- Task item:
Pick out each line below containing "Table".

- Material provided:
===

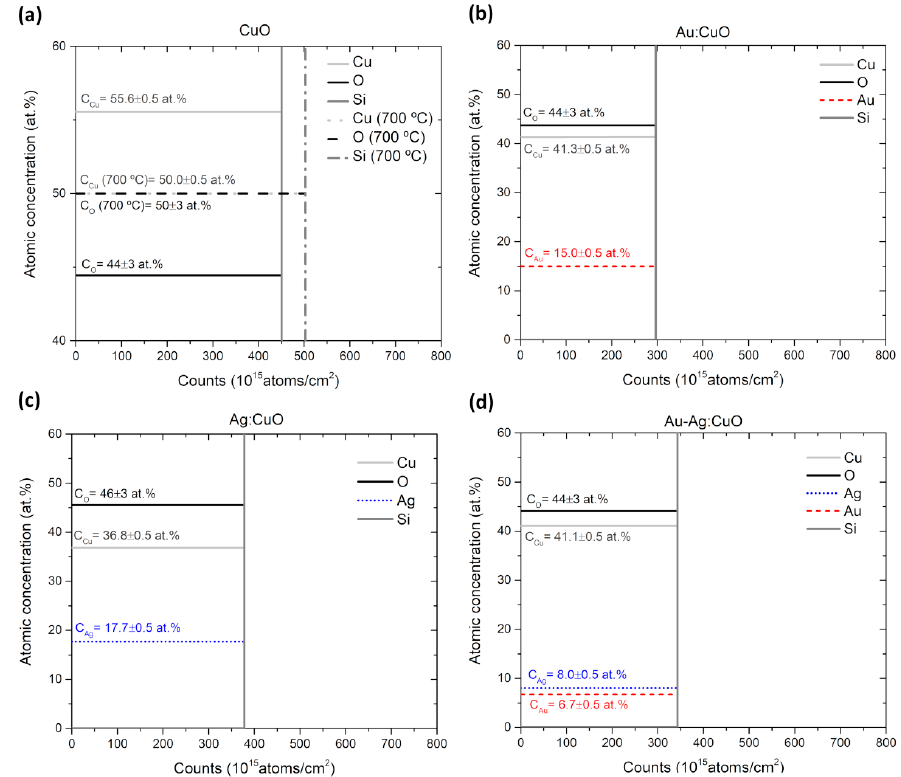
Figure 2. Atomic concentration (at.%) of the different elements present in the as-deposited CuO matrix (solid lines ( a )), in the CuO matrix with annealing at 700 °C (dash lines ( a )), and in the as-deposited samples of Au:CuO ( b ), Ag:CuO ( c ), and Au-Ag:CuO ( d ) films deposited with a pellets’ area of 960 mm 2 , obtained by the RBS data analyzed with the code IBA DataFurnace NDF v9.6i [43].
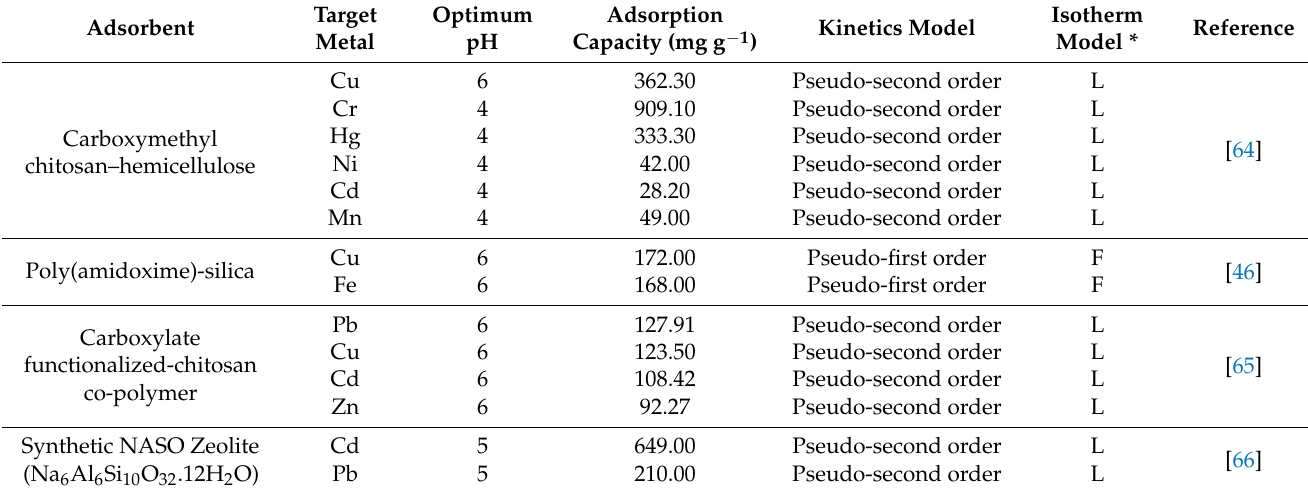
Table 12. Heavy metal adsorption capacities of various natural mineral-based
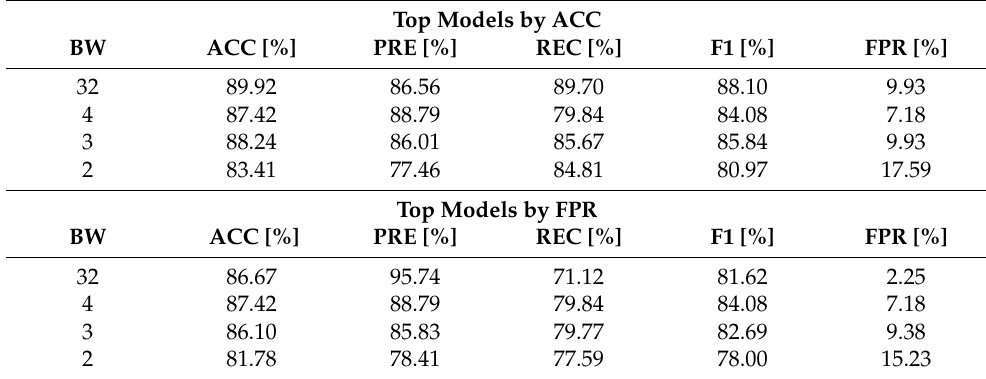
Table 4. Results of cloud coverage classification for best-performed models employing full L8-D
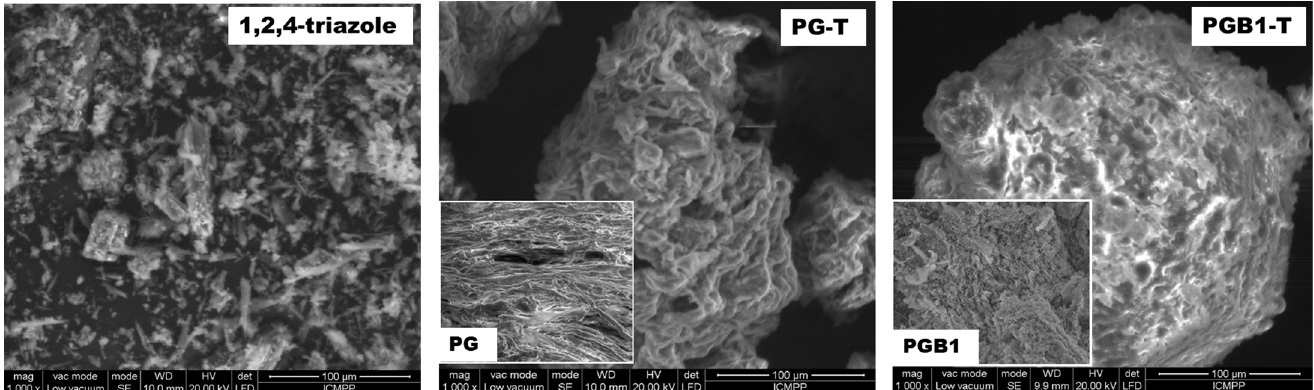
Figure 10. XRD patterns of 1,2,4-triazole, PG-T, and PGB1-T systems ( a ) and of PG and PGB1 copolymers ( b ) .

===

- Answer box:
Table 12. Heavy metal adsorption capacities of various natural mineral-based
Table 4. Results of cloud coverage classification for best-performed models employing full L8-D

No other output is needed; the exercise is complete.